[Document passage — start]

Deputy Chairman of the Cabinet of Ministers
- Incumbent
- Assumed office 13 May 2023
- President: Serdar Berdimuhamedow
- Preceded by: Ashyrguly Begliyev

Chairman of Türkmengaz
- In office 3 July 2020 – 13 May 2023
- Preceded by: Myrat Gurbandurdiyevich Archayev
- Succeeded by: Maksat Babayev

Personal details
- Born: Batyr Amangeldiyevich Amanov 1978 (age 47–48) Ashkhabad, Turkmen SSR, USSR (now Ashgabat, Turkmenistan)
- Education: Turkmen Polytechnical Institute
- Occupation: Politician

= Batyr Amanov =

Turkmen politician

Batyr Amangeldiyevich Amanov (Batyr Amangeldiýewiç Amanow, Cyrillic: Батыр Амангелдиевич Аманов; Батир Амангельдыевич Аманов; born 1978) is a Turkmen politician who as of May 2023 was serving as Deputy Chairman of the Cabinet of Ministers responsible for oil and gas. He previously served as the chairman of the Türkmengaz State Concern with rank of minister of state.

[Document passage — finish]
[Information shown — start]

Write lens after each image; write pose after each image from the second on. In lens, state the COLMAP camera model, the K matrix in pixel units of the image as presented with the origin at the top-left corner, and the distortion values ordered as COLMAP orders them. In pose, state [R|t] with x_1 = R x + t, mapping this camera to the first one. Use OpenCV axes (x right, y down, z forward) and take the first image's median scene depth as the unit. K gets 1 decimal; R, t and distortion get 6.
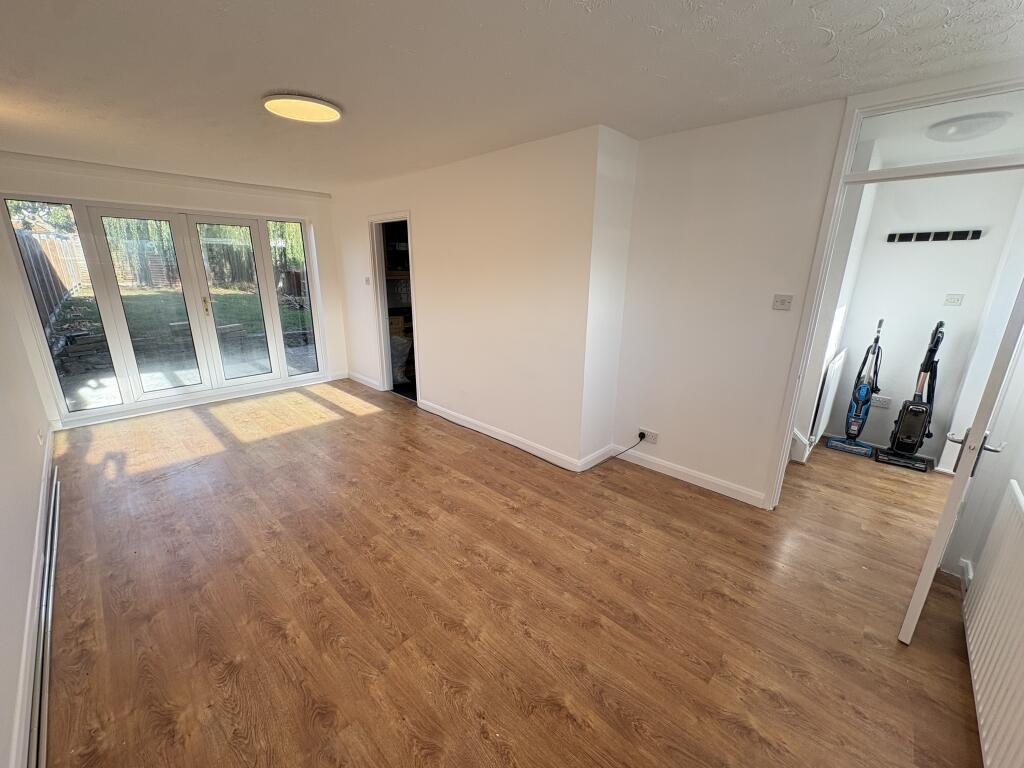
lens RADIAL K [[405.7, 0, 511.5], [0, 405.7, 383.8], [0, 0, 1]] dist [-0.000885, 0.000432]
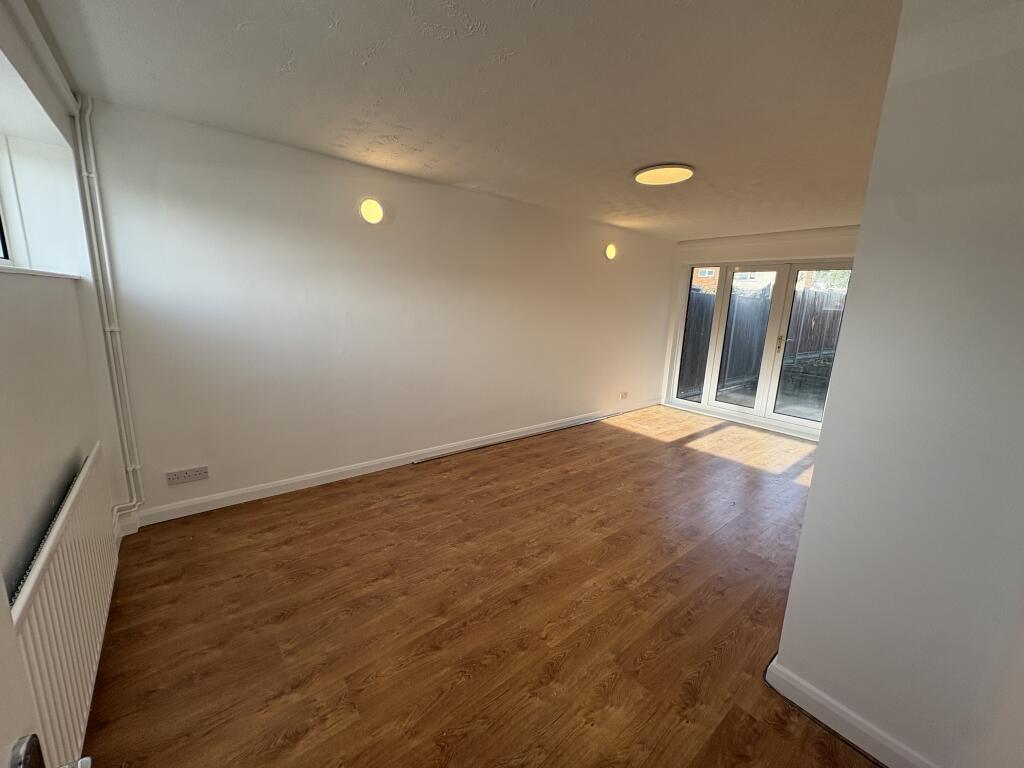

[Information shown — finish]

● **What is being asked**: Reproduce word for word the part of the Batyr Amanov profile that opens with the words containing "Chairman of Türkmengaz" and closes with "(now Ashgabat, Turkmenistan)".

● **Reply to the exercise**:
Chairman of Türkmengaz
- In office 3 July 2020 – 13 May 2023
- Preceded by: Myrat Gurbandurdiyevich Archayev
- Succeeded by: Maksat Babayev

Personal details
- Born: Batyr Amangeldiyevich Amanov 1978 (age 47–48) Ashkhabad, Turkmen SSR, USSR (now Ashgabat, Turkmenistan)